US 12,242,520 B2
Training a multi-label classifier
Ravindra K. Balupari, San Jose, CA (US); and Sandeep Yadav, South San Francisco, CA (US)
Assigned to Netskope, Inc., Santa Clara, CA (US)
Filed by Netskope, Inc., Santa Clara, CA (US)
Filed on Sep. 28, 2023, as Appl. No. 18/476,484.
Application 18/476,484 is a continuation of application No. 17/396,503, filed on Aug. 6, 2021, granted, now 11,809,467.
Application 17/396,503 is a continuation of application No. 16/226,394, filed on Dec. 19, 2018, granted, now 11,087,179, issued on Aug. 10, 2021.
Prior Publication US 2024/0028625 A1, Jan. 25, 2024
This patent is subject to a terminal disclaimer.
Int. Cl. G06F 16/31 (2019.01); G06F 16/35 (2019.01); G06F 16/951 (2019.01); G06F 18/2411 (2023.01); G06N 20/10 (2019.01)

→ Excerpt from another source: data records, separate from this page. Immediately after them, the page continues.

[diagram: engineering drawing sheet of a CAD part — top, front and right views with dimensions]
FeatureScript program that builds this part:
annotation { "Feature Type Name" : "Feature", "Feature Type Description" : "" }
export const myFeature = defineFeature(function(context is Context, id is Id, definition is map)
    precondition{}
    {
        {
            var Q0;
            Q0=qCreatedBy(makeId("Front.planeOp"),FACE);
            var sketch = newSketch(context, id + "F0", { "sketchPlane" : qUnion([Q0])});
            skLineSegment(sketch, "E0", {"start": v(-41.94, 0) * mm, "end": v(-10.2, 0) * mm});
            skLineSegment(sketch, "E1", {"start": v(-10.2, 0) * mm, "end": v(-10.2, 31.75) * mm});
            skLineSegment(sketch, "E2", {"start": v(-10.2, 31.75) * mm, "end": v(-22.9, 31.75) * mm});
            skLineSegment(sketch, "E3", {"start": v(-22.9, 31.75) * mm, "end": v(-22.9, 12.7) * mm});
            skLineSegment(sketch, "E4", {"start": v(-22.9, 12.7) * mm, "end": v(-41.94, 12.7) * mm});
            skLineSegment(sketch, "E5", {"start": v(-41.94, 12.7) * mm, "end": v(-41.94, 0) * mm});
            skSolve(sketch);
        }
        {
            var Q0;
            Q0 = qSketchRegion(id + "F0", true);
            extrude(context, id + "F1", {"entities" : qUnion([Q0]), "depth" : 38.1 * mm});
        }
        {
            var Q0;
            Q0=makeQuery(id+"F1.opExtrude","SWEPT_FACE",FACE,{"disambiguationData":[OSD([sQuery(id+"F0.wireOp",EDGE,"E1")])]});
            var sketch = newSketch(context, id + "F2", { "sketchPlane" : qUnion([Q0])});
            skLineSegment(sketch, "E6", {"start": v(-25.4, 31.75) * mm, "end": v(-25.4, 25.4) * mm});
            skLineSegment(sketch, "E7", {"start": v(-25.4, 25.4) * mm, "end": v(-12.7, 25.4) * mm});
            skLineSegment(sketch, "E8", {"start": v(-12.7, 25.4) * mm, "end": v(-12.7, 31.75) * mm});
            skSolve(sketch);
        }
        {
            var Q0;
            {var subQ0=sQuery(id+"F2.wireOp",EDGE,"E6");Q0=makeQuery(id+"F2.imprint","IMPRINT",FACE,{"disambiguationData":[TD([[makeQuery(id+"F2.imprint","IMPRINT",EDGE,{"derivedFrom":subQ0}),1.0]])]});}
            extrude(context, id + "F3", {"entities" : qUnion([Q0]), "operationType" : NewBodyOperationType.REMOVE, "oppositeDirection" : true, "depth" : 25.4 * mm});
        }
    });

CPC G06F 16/313 (2019.01) [G06F 16/35 (2019.01); G06F 16/951 (2019.01); G06F 18/2411 (2023.01); G06N 20/10 (2019.01)] 20 Claims
OG exemplary drawing
 
1. A method, comprising:
training a multi-label classifier, the training comprising:
accessing training examples for documents belonging to a plurality of label classes, wherein a number of the plurality of label classes is more than fifty (50) label classes;
creating document features representing aspects of words in each of the documents;
training a support vector machine with the document features for one-vs-the-rest classification using the plurality of label classes, the training comprising:
training a one-vs-the-rest classifier the number of times such that the one-vs-the-rest classifier is trained one time for each of the plurality of label classes, each training including:
providing the training examples belonging to the respective label class to the support vector machine running the one-vs-the-rest classifier to obtain training output labels, and
comparing the training output labels using a linear support vector machine classifier to generate the number of hyperplane determinations that separate each label class of the plurality of label classes from the rest of the plurality of label classes; and
storing parameters of the trained support vector machine, the parameters comprising the hyperplane determinations.